Source text: Begin
FRP aims at being declarative as opposed to being operational. What this means is that you focus on how to define a value for all time, as opposed to deciding how to update it at any particular moment. Meaning, not action.

There are two ideas captured in FRP:

• How to define changing values (defined in terms of other changing values), and
• how to make those values depend on the past and the present.

It's all about time

FRP addresses the concerns above by introducing the time. A value that changes over time is a value that depends on time. A value that depends on the past depends on other values (or itself) at previous times. We call these changing values Signals:

Signal a = Time -> a

That is the basis of FRP. All the ideas, problems, optimisations, quirks, and papers work on variations of that idea, on giving them precise meaning under certain assumptions or in some environments, and on providing an efficient way of working with those abtractions.

🕙 Remember the time

The keyword in Functional Reactive Programming is not Reactive, it's Temporal. Reactivity is a nice side effect of the model (and it's also the intended usage), but the core idea is the introduction of time in the equations. You can do IO-based reactive programming in Haskell without time; in fact, many "FRP" implementations are actually F;RP, or just RP.

FRP is a temporal abstraction.

Continuous output

Let's imagine, for instance, that we want to describe continuous output. On your computer, at any point in time, a still image is rendered on the screen. To create an animation (as we do in games) we can just provide different pictures at different times.

^{Photographer Eadwear Muybridge's pictures of The Horse in Motion, from 1878. Left, still images. Right, animation created from still images.}

We could, of course, provide a list of frames and to be rendered at different times, but we could also describe the image in terms of time. For instance, a ball moving around the screen could be produced by rendering the still picture of a ball at a different position every time. The position could depend on the time:

rotatingBall :: Time -> Picture
rotatingBall time = translate stillBall (x,y)
 where x = centerX + rotationRadius * cos time
       y = centerY + rotationRadius * sin time
       -- Config settings
       rotationRadius = ... -- pixels
       stillBall      = ... -- picture of a ball
       translate      = ... -- picture function

Sure, continuous time can only be approximated, and the machine will use sampling, and time will (probably) have limited precision. What's interesting about this approach is that we could be as precise as we want with time, and the rotating ball would always have a precise meaning and a smooth animation (as smooth as the machine can provide). If we run it on a machine that is twice as fast, the animation still "work" perfectly fine because the actual time was used in the equations; it will simply render more precisely.

We can also apply time transformations to signals, for instance, we could delay the animation by just doing:

slowRotatingBall :: Signal Picture
slowRotatingBall time = rotatingBall (time / 2)

Definitions like this one show that we can go backwards and forwards in time, to roll time back, and rerun a specific part of the simulation slower and with more precision. Not only are we transforming time here, but we are also using a signal to create another signal.

📗 Vocabulary

Some FRP papers call these changing values Behaviors, and they also talk about events. Do not despair, we will get to that. In the current text you can think of Signals as equivalent to Behaviors.
Source text: End
Data supplied: Begin
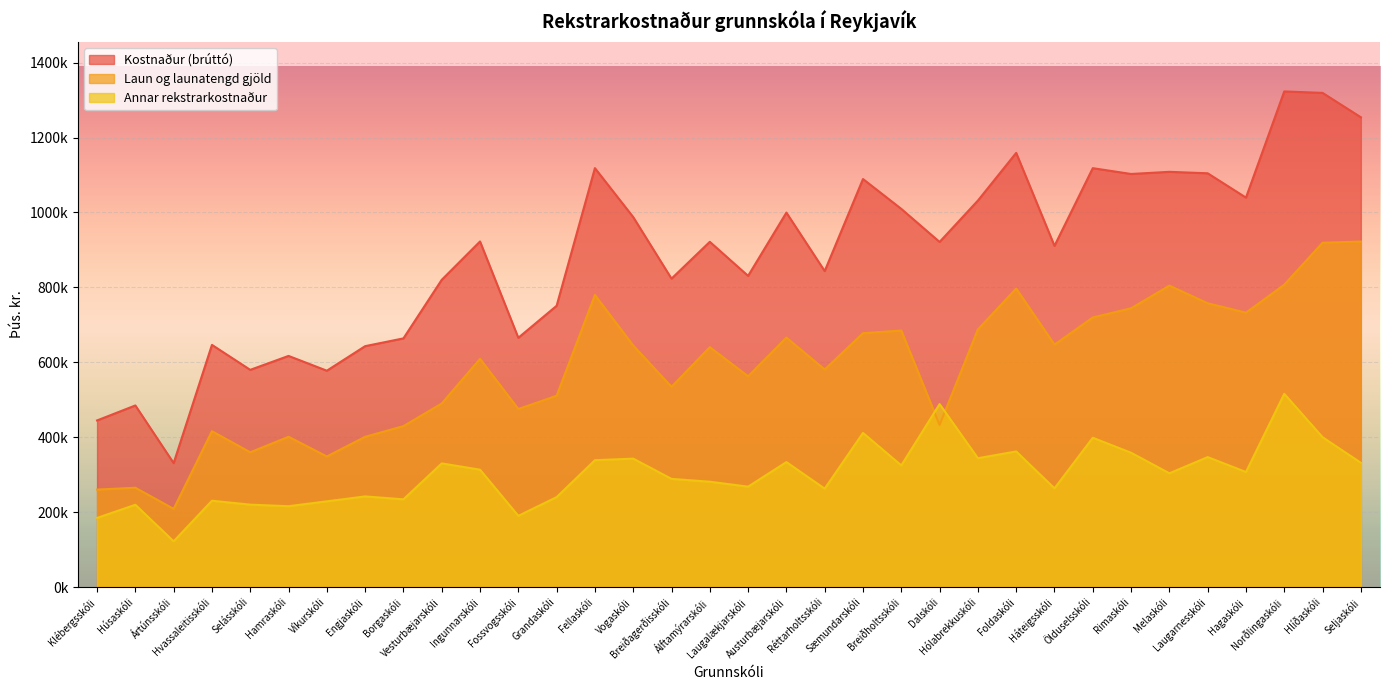

What is the difference between the Laun og launatengd gjöld values at Vesturbæjarskóli and Sæmundarskóli?

187656.9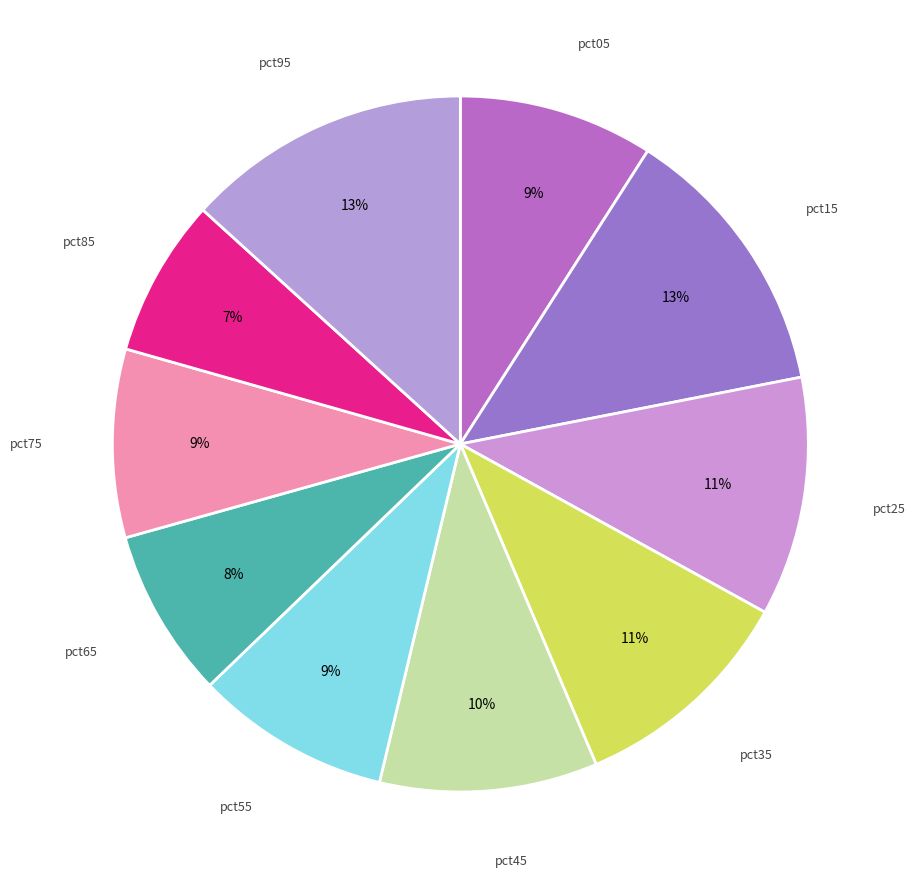

To the nearest percent, what is the difference between the largest and smallest slice percentages?

6%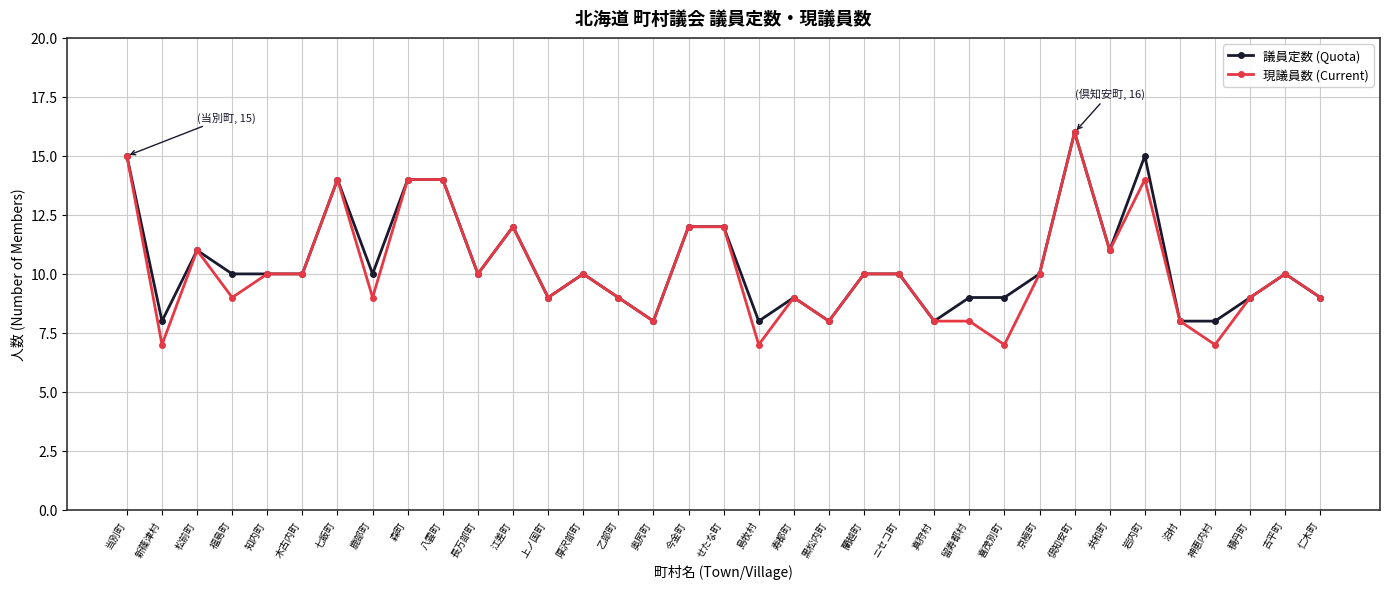

The 現議員数 (Current) series shows 9 at 福島町. True or false?

True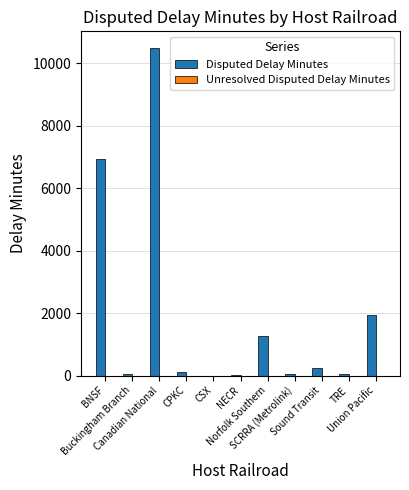

What is the greatest value displayed?

10493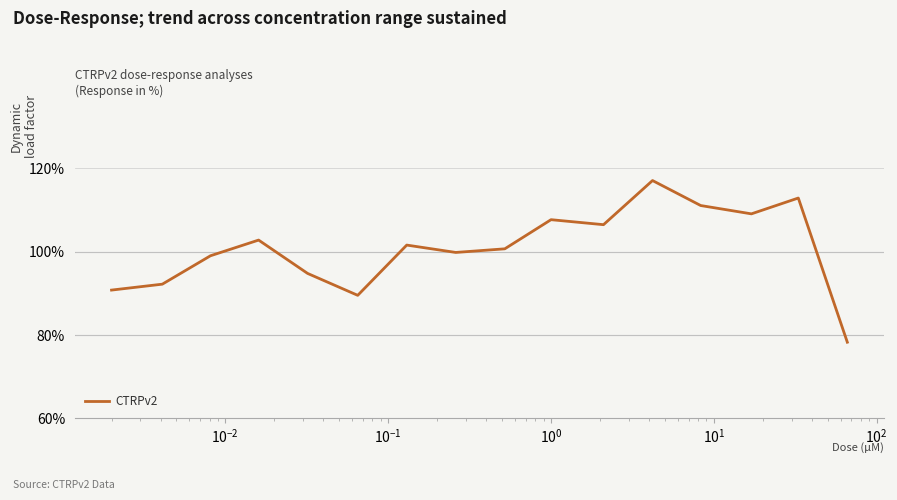

What is the maximum value shown in the chart?

117.1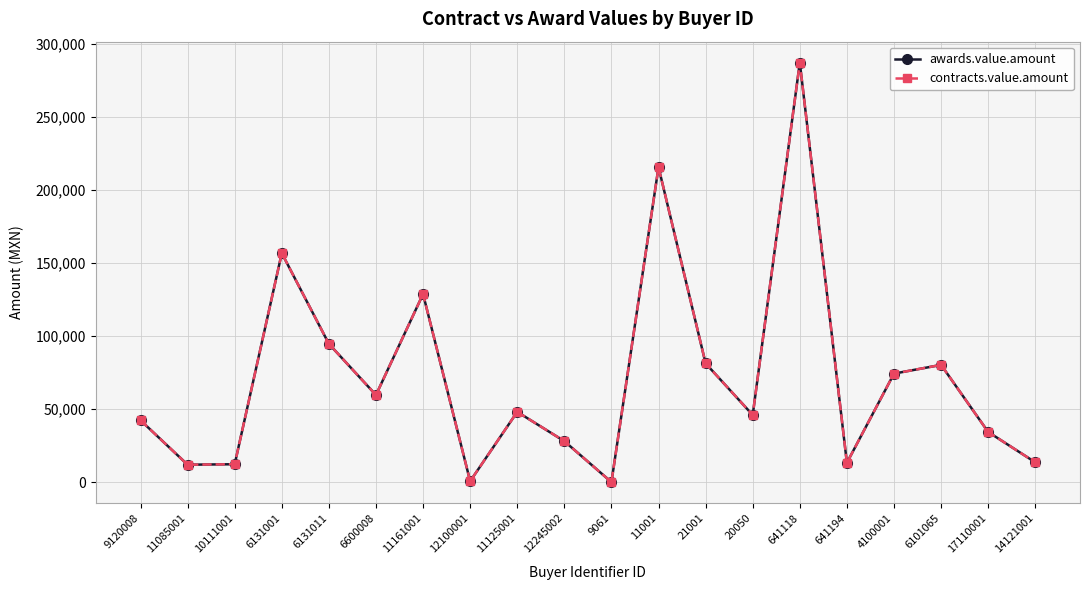

True or false: awards.value.amount has a value of 87.0 at 9061.

True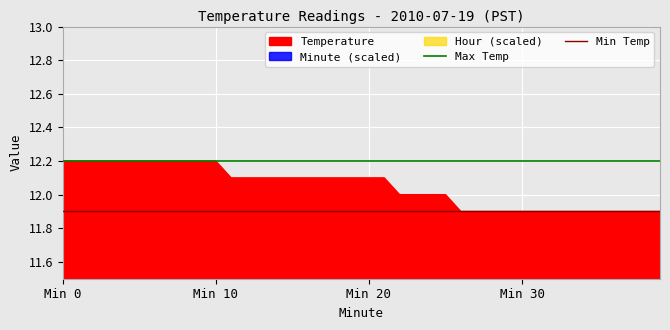

How many lines are shown in the chart?

2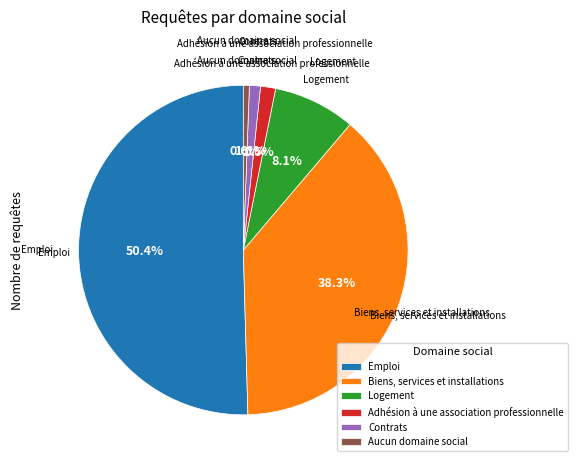

Approximately how many times larger is the value at Aucun domaine social compared to Adhésion à une association professionnelle?

0.4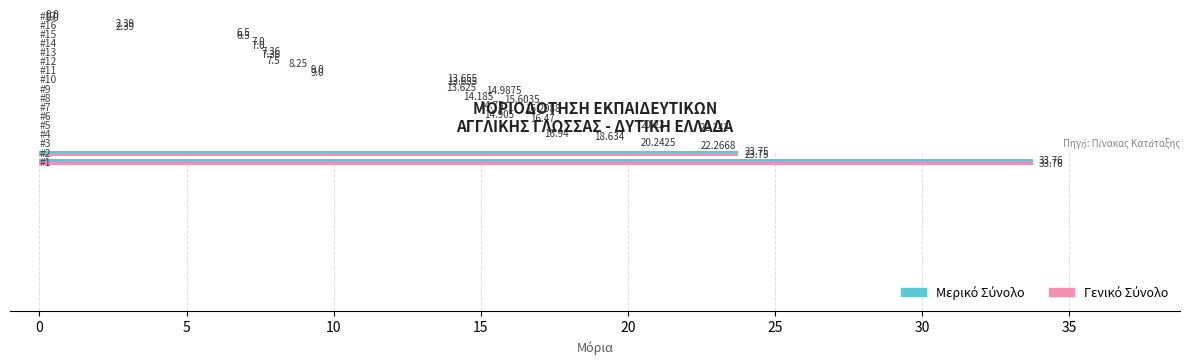

At how many categories does at least one series exceed 2?

16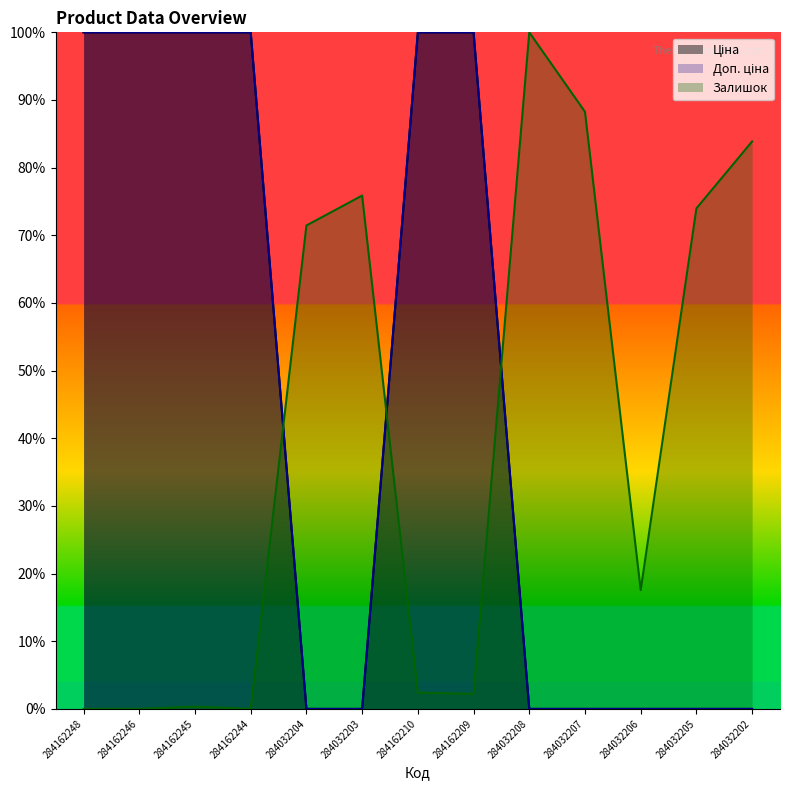

Reading right to left, list all the values displayed in this chart.

Ціна: 0.0	0.0	0.0	0.0	0.0	100.0	100.0	0.0	0.0	100.0	100.0	100.0	100.0
Доп. ціна: 0.0	0.0	0.0	0.0	0.0	100.0	100.0	0.0	0.0	100.0	100.0	100.0	100.0
Залишок: 83.9	74.0	17.6	88.3	100.0	2.2	2.4	75.9	71.5	0.0	0.3	0.0	0.0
Data supplied: End
- _Questions_:
(1) According to the FRP excerpt, what is the keyword in Functional Reactive Programming?
(2) Render this sentence from the FRP excerpt in Spanish: "A value that changes over time is a value that depends on time."
(3) Reproduce the FRP excerpt word for word between "The keyword in" and "a temporal abstraction.", inclusive.

- _Answers by item number_:
(1) The keyword is Temporal, not Reactive.

(2) Un valor que cambia con el tiempo es un valor que depende del tiempo.

(3)
The keyword in Functional Reactive Programming is not Reactive, it's Temporal. Reactivity is a nice side effect of the model (and it's also the intended usage), but the core idea is the introduction of time in the equations. You can do IO-based reactive programming in Haskell without time; in fact, many "FRP" implementations are actually F;RP, or just RP.

FRP is a temporal abstraction.